**SELECTED TEXT**
▼
Shmuel Katz () (August 18, 1926 – March 26, 2010) was an Israeli artist, illustrator, and cartoonist. A Holocaust survivor and postwar immigrant to Mandate Palestine via the detention camps on Cyprus, he figured prominently in Israeli illustration and newspaper cartooning, widely exhibiting and publishing his drawings and paintings at home and abroad, for which he won numerous local and international awards. His sketches and watercolors are known for their sprightly lines and touches of humor.

Biography
Shmuel Alexander (Sandor) Katz was born in Vienna, Austria, to parents of Hungarian origin. Following the Anschluss, Austria's annexation by Nazi Germany in March 1938, the family relocated to Hungary. He attended school, studied the piano, and became a member of the Zionist youth movement HaNoar HaTzioni. After the Nazi invasion of Hungary in 1944, he was deported to a forced labor camp in Yugoslavia from which he escaped to Budapest where he was among the thousands of Jews hidden in the "Glass House" shelter operated by Swiss diplomat Carl Lutz, until the arrival of the Soviet Red Army in mid-February 1945.
▲
**EXPLORE THE MATERIAL**
(A) Copy every line of the Turkish rows below word for word, keeping the line breaks as they are.
(B) Write the next part of the Shmuel Katz biography above, starting after its final sentence.
The biography above and the rows that come after it are unrelated.

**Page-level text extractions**
▼
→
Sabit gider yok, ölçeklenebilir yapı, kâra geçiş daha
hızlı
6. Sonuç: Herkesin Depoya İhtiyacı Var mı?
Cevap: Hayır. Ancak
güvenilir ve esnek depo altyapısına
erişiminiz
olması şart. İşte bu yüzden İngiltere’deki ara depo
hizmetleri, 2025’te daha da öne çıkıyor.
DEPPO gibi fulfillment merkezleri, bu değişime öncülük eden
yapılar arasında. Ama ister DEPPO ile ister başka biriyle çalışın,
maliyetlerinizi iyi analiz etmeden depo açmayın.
▲
**RESPONSES FOR EACH TASK**
(A)
→
Sabit gider yok, ölçeklenebilir yapı, kâra geçiş daha
hızlı
6. Sonuç: Herkesin Depoya İhtiyacı Var mı?
Cevap: Hayır. Ancak
güvenilir ve esnek depo altyapısına
erişiminiz
olması şart. İşte bu yüzden İngiltere’deki ara depo
hizmetleri, 2025’te daha da öne çıkıyor.
DEPPO gibi fulfillment merkezleri, bu değişime öncülük eden
yapılar arasında. Ama ister DEPPO ile ister başka biriyle çalışın,
maliyetlerinizi iyi analiz etmeden depo açmayın.

(B)
In Budapest, Katz joined the youth movement Hashomer Hatzair. He began studying architecture there in the Budapest University of Technology and Economics. In 1946, in the framework of the Aliyah Bet illegal immigration, he sailed aboard the Knesset Israel which was apprehended by the British and its passengers interned in a detention camp on Cyprus.

In 1947, Katz secured a legal immigration certificate as a member of the "First of May" nucleus group of Hashomer Hatzair. The group did its pioneering training at Kibbutz Eilon on the Lebanese border, and on October 8, 1948, became the founders of Kibbutz Ga'aton in the Western Galilee, where Katz spent the rest of his life. He designed the kibbutz dining room whose interior features Hungarian folkloristic wood carving.

Art career
During the years 1950–1953 Shemuel Katz illustrated Mishmar Layeladim, the weekly children's supplement to the Mapam party's newspaper, Al HaMishmar. 
In 1953–1954, he enrolled in the École nationale supérieure des Beaux-Arts in Paris, France, where he studied lithography, copperplate etching, fresco, and music, and toured the lands of Western Europe.
In 1955, he joined the editorial board of Al HaMishmar as illustrator and graphics editor.
In 1958, he traveled through East Africa, a journey whose impressions influenced his artistic and technical style and led to the 1962 publication of A Journey to the Land of Kush together with author Nathan Shaham. In 1976 he visited Iran, and the following November in Tehran exhibited artworks featuring Iran and Jerusalem. 
In 1979, Katz paid two visits to Egypt with the "Autonomy" delegation and was granted a private interview with Egyptian president Anwar Sadat. In 1983, he visited Hungary as a member of a delegation from Peace Now.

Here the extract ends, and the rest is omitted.